- **To-do item**
Copy each entry precisely as written, and do not carry over the pictures.
####################
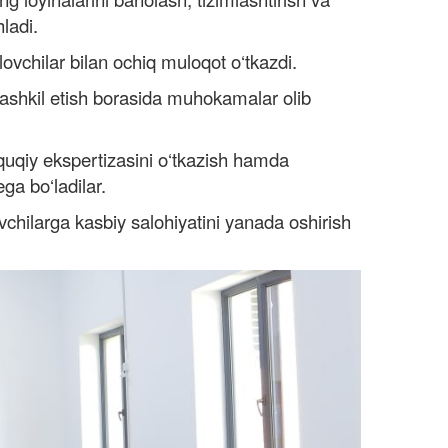
ladi.
glovchilar bilan ochiq muloqot o‘tkazdi.
 tashkil etish borasida muhokamalar olib
huquqiy ekspertizasini o‘tkazish hamda
ga bo‘ladilar.
vchilarga kasbiy salohiyatini yanada oshirish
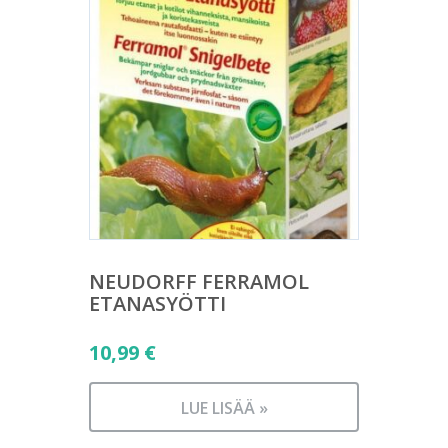
NEUDORFF FERRAMOL
ETANASYÖTTI
10,99
€
LUE LISÄÄ »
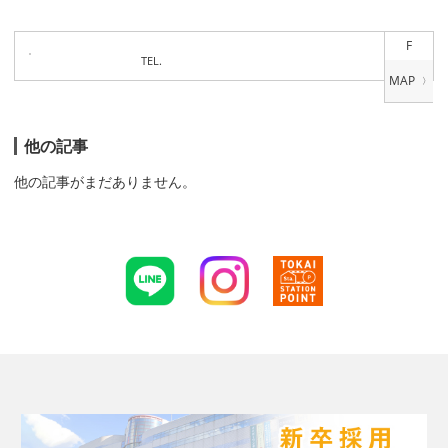
F
TEL.
他の記事
他の記事がまだありません。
####################
- **Answer box**
ladi.
glovchilar bilan ochiq muloqot o‘tkazdi.
 tashkil etish borasida muhokamalar olib
huquqiy ekspertizasini o‘tkazish hamda
ga bo‘ladilar.
vchilarga kasbiy salohiyatini yanada oshirish
NEUDORFF FERRAMOL
ETANASYÖTTI
10,99
€
LUE LISÄÄ »
F
TEL.
他の記事
他の記事がまだありません。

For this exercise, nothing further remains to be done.